- **Request 1**: Decide whether each statement below agrees with the passage below on Rennes Métropole and Bretagne Romantique. Answer each with yes or no, and quote the passage's deciding words exactly. (a) The Communauté de communes Bretagne Romantique was created in December 1995 by 24 municipalities. (b) The flag of Rennes Métropole is blue with the authority's logo. (c) Mémoires d'outre-tombe was published in 10 volumes.
- **Request 2**: Print a section of the passage below on Rennes Métropole and Bretagne Romantique, starting with "The community's name" and going on through "and subtitles included.".

The Métropole is composed of 43 municipalities: Rennes, Acigné, Bécherel, Betton, Bourgbarré, Brécé, Bruz, Cesson-Sévigné, Chantepie, La Chapelle-Chaussée, La Chapelle-des-Fougeretz, La Chapelle-Thouarault, Chartres-de-Bretagne, Chavagne, Chevaigné, Cintré, Clayes, Corps-Nuds, Gévezé, L'Hermitage, Laillé, Langan, Miniac-sous-Bécherel, Montgermont, Mordelles, Nouvoitou, Noyal-Châtillon-sur-Seiche, Orgères, Pacé, Parthenay-de-Bretagne, Pont-Péan, Le Rheu, Romillé, Saint-Armel, Saint-Erblon, Saint-Gilles, Saint-Grégoire, Saint-Jacques-de-la-Lande, Saint-Sulpice-la-Forêt, Thorigné-Fouillard, Le Verger, Vern-sur-Seiche, and Vezin-le-Coquet.
The flag of Rennes Métropole is white with the authority's logo (photo).
Olivier Touzeau, 12 January 2019
Flag of Bretagne romantique - Image by Olivier Touzeau, 23 January 2019
The Communauté de communes Bretagne Romantique (34,605 inhabitants in 2015; 42,808 ha) was created in December 1995 by 24 municipalities; another three municipalities joined in 2014 after the dissolution of the Communauté de communes du Pays de Bécherel (Cardroc, Les Iffs, Saint-Brieuc-des-Iffs). Among the 27 municipalities, Saint-Pierre-de-Plesguen, Lanhélin, and Tressé merged in January 2019 to form the new municipality of Mesnil-Roc'h).
Acccordingly, the Communauté de communes Bretagne Romantique is composed of 25 municipalities: La Chapelle-aux-Filtzméens (seat), La Baussaine, Bonnemain, Cardroc, Combourg, Cuguen, Dingé, Hédé-Bazouges, Les Iffs, Lanrigan, Longaulnay, Lourmais, Meillac, Mesnil-Roc'h, Plesder, Pleugueneuc, Québriac, Saint-Brieuc-des-Iffs, Saint-Domineuc, Saint-Léger-des-Prés, Saint-Thual, Tinténiac, Trémeheuc, Trévérien, and Trimer.
The flag of the Communauté de communes Bretagne Romantique (photo) is white with the authority's logo.
The community's name (Romantic Brittany) and the representation of the four-towered castle of Combourg are straightforward references to the local hero, the Romantic writer François-René de Chateaubriand (1768-1848).
A Royalist politician (State Minister, 185-1816; Minister of Foreign Affairs, 1822-1824) and Peer of France (1815-1830), Chateaubriand is mostly known as a prolific writer and the precursor of French Romantism, especially in the novel René (1802).
Chateaubriand's main work, Mémoires d'outre-tombe (Memoirs from beyond
the grave; full text), published in 12 volumes between 1849 and 1850, is a mixed collection of the writer's personal exploits, but also of the main historical and political events of the era.
There are 137 occurrences of the word "Combourg" in the Mémoires, chapter tittles and subtitles included.
In Part I, Book I, Chapter 1 details the complex genealogy of Chateaubriand and his connection with the domain of Combourg. Chapter 3 details, in a quite confuse manner, how the writer's father recovered the title of Count of Combourg and ownership of the castle of Combourg.

- **Record set**:

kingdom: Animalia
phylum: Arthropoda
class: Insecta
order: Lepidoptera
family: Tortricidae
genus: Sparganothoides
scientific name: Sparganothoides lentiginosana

* * *

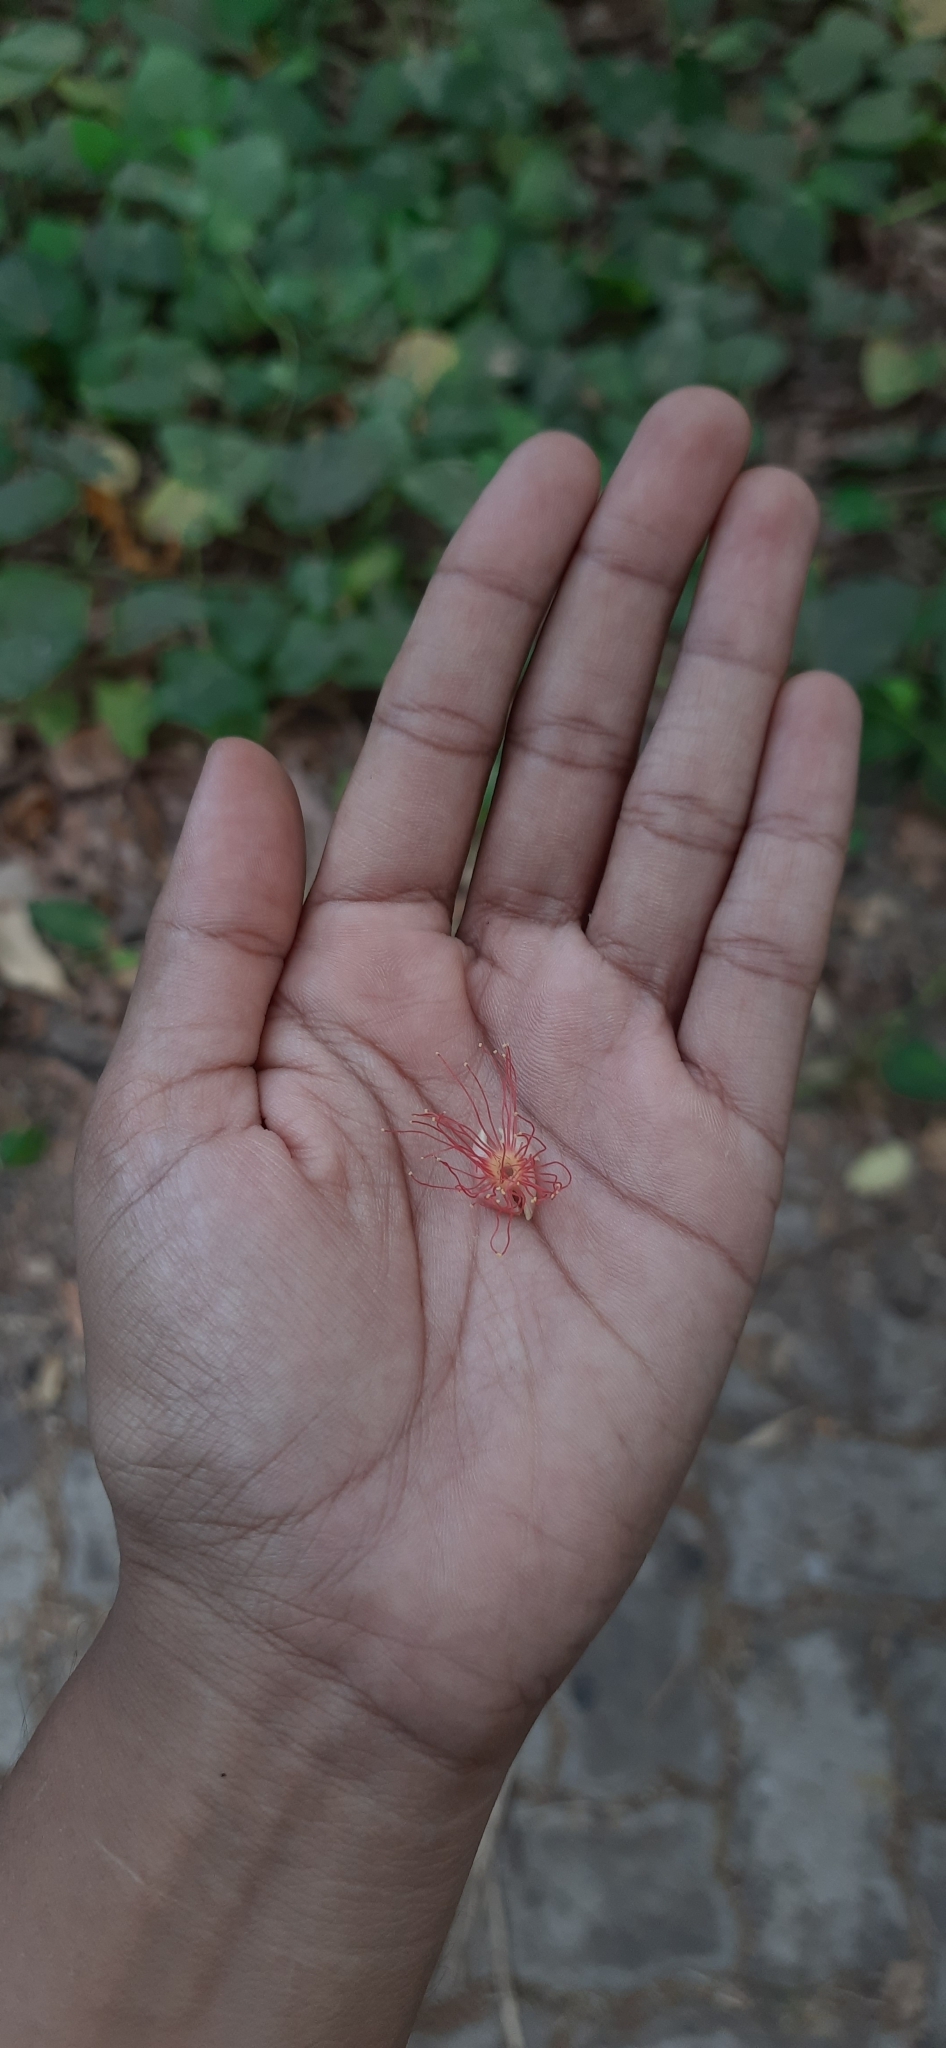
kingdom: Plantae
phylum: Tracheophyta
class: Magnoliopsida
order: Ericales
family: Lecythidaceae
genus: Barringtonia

- **Complete output 1**:
(a) Yes: "was created in December 1995 by 24 municipalities"
(b) No: "The flag of Rennes Métropole is white with the authority's logo"
(c) No: "published in 12 volumes between 1849 and 1850"

- **Complete output 2**:
The community's name (Romantic Brittany) and the representation of the four-towered castle of Combourg are straightforward references to the local hero, the Romantic writer François-René de Chateaubriand (1768-1848).
A Royalist politician (State Minister, 185-1816; Minister of Foreign Affairs, 1822-1824) and Peer of France (1815-1830), Chateaubriand is mostly known as a prolific writer and the precursor of French Romantism, especially in the novel René (1802).
Chateaubriand's main work, Mémoires d'outre-tombe (Memoirs from beyond
the grave; full text), published in 12 volumes between 1849 and 1850, is a mixed collection of the writer's personal exploits, but also of the main historical and political events of the era.
There are 137 occurrences of the word "Combourg" in the Mémoires, chapter tittles and subtitles included.